Monday, March 21, 2005

Comics Stash

So the Comics Stash is winding down. I intended to only run it for a month or so, and we’re at the point where books are already looping back around. Part of this because of schedule shifts, but part of it is also that some books go “semi-monthly” these days, which means two books in the same month, to increase sales and interest.

That’s why there are repeats in this write-up. Just so you know. Don your Spoiler Helmet and follow me (for likely the last time) into the Comics Stash.

It seems that this week was “everybody mambo!” week, where more and more guest stars were added to the mix of the team books, until you need a scorecard to identify the players. JLA #112 has the team fighting The CSA, and the JLA has pulled in the JLE and JSA* to help, and then the New Gods show up for some yet-unrevealed reason.
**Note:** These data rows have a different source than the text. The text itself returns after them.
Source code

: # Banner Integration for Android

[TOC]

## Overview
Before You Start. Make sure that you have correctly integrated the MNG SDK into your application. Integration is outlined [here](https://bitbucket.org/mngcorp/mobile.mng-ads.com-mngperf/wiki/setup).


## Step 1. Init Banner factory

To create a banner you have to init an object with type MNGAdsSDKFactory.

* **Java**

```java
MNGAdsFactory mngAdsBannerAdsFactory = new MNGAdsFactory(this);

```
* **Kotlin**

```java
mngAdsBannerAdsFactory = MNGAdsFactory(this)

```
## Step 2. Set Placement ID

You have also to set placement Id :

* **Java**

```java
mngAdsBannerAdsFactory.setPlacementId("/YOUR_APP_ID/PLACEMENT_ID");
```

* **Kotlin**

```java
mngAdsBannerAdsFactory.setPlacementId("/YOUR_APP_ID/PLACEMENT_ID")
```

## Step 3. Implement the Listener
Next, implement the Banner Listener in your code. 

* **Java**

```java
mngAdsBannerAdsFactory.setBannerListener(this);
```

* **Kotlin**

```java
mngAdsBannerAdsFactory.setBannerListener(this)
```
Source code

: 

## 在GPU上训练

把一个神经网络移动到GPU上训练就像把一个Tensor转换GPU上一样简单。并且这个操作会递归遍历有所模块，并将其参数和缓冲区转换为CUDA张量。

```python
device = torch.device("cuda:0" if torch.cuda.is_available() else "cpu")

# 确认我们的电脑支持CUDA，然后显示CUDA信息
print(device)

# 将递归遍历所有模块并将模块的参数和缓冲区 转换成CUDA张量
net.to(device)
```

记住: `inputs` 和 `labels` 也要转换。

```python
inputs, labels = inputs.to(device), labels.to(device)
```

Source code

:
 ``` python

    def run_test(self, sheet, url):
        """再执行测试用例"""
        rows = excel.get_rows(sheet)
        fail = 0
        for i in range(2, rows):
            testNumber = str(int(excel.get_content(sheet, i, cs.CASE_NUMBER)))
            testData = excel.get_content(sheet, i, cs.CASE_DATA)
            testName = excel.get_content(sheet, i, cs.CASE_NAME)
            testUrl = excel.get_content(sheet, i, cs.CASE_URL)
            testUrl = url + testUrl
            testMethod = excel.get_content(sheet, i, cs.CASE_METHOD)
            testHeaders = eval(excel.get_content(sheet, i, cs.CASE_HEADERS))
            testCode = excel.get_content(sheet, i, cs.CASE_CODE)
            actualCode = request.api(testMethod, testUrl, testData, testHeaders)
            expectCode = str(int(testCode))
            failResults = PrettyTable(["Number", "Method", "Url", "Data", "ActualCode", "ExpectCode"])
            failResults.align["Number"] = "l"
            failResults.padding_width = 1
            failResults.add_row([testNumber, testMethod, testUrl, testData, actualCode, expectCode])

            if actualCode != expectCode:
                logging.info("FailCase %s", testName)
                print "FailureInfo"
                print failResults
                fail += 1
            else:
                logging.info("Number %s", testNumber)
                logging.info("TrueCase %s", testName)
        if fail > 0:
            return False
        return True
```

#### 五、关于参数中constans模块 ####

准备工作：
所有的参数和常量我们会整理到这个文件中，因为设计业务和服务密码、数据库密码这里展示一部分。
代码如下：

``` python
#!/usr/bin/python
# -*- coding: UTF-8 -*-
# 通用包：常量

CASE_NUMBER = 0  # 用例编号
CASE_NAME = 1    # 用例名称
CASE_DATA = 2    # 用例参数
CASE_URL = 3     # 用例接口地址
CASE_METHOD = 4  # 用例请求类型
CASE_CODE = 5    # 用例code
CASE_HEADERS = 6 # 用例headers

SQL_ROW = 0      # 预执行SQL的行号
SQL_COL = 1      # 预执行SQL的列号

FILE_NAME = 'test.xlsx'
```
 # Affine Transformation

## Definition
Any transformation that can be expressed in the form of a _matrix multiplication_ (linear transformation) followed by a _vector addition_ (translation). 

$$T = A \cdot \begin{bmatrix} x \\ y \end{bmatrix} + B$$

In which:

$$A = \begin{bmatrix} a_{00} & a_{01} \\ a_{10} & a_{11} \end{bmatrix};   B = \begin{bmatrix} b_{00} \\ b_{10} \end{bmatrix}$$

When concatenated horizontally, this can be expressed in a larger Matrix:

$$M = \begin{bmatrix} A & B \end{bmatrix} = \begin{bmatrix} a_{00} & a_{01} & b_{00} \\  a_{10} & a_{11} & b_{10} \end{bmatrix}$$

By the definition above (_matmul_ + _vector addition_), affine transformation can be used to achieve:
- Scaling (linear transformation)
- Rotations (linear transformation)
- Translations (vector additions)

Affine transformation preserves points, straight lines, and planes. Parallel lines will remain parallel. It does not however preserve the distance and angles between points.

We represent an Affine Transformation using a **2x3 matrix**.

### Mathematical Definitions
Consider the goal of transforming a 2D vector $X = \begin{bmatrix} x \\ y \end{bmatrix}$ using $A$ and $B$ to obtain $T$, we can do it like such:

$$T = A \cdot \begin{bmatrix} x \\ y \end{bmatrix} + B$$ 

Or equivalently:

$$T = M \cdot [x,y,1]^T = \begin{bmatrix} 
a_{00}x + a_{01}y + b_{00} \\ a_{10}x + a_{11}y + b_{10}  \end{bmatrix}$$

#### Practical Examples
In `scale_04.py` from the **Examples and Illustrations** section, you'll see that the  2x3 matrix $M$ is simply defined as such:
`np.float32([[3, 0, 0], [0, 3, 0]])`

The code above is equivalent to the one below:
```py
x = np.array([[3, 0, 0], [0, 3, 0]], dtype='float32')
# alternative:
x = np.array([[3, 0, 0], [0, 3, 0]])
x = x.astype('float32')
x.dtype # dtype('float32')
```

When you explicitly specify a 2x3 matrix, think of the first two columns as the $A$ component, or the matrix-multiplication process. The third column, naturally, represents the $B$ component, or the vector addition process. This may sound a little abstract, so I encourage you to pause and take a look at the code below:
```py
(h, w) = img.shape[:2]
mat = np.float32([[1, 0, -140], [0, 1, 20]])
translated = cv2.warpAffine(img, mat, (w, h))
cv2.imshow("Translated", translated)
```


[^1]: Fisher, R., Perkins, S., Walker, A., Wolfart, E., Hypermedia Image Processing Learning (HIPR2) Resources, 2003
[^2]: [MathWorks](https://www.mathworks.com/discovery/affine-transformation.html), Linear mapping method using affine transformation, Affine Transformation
In Uncanny X-Men #457, they’re still fighting dinosaurs, but have added the Savage Land Mutates** to the mix. And in Teen Titans #22, the eight members of the team are getting whupped by Doctor Light (who kidnapped Green Arrow for this week’s Green Arrow appearance), so they throw another twenty or so former Titans at him, including a new Hawk & Dove.

Flashbacks are also big this week. Incredible Hulk #79 has Mr. Green Genes on an island fighting supposedly dead opponents, while flashing back to Banner’s childhood, where the Hulk is Bruce’s “imaginary friend”, a gamma-irradiated Hobbes to his Calvin. Captain America #4 *** has the Captain flashing back to a WWII which may or may not be true, as he investigates the desecration of the graves of two former Captain Americas. Black Panther #2 continues in the same fashion as #1, wih an NSA briefing for the Marvel Universe’s version of Condi Rice. The briefing lays that the Black Panther and his home nation of Wakanda doesn’t want or need any help from the US, making both of them a danger to national security. And Young Avengers #2, starts revealing secret origins of a group of mini-frosted versions of Cap, Thor, Iron Man and the Hulk. In this issue, Iron Lad is revealed to be the younger version of the villain Kang the Conqueror, who fled back in time to avoid his own future. This last book also brings back the Vision, who was messily slain, what, three months ago?

The writing in Black Panther is very good, but the best plotting in the Marvel Universe this week is over in its Ultimate universe, where you recognize the heroes (mostly) but they have a slightly different spin. Ultimate X-Men #57 has a different take on a handful of mid-eighties characters – Longshot, Mojo, Arcade, and Spiral, and plays them off in unexpected ways. Also unexpected is Ultimate Spider-Man #74, who, without the baggage of hundreds of appearances in the mainstream MU, can be fresh and react to things like a teenager again. And in The Ultimates 2**** #4, the Ultimate universe’s version of the Avengers have taken care of the Hulk and now are turning on Thor, who may or may not be mentally unhinged. The Ultimates are also interesting in that most of them are jerks to one degree or the other, so the de facto assumption that they are right because they are heroes does not apply.

There are others in the stash– Stormbreaker #3 of 6 continue the fight between Beta Ray Bill and a Herald of Galactus. Wonder Woman #214 wraps up a crossover from Flash #219. Exiles #61 wraps up their tie-in with the resurgent Age of Apocalypse. And Fantastic Four: Foes #3 of 6 inadvertently underscores one of the problems for the mainline FF – they are beyond the reach of a lot of their bad guys these days – Annihilus, a mysterious and potent force in the Ultimates version, is written off quickly here, as is the Superskrull.

OK, that’s it for the time being. I think we’ve looped around now into a full month, so next time I get to do some analysis.

More later,

*The CSA is the Crime Syndicate of Amerika, the “Evil JLA” of another universe. The JLE is Justice League Elite. The JSA is the Justice Society of America. There also was a Justice League Europe, a Justice League International, and a Strike Force Justice League, but lets not muddy the waters further (too late).
**In the Marvel Universe if you DNA was kinked a birth you’re a mutant, if your DNA gets kinked as an adult, you’re a mutate. Potato, potahto.
*** He’s alive in this book, though he was shot dead in another book. However, his former sidekick, the Bucky of the fifties, has been shot and stuffed into a trunk.
**** That would be issue #4 of the second series of the Ultimates. Again with screwy numbering series.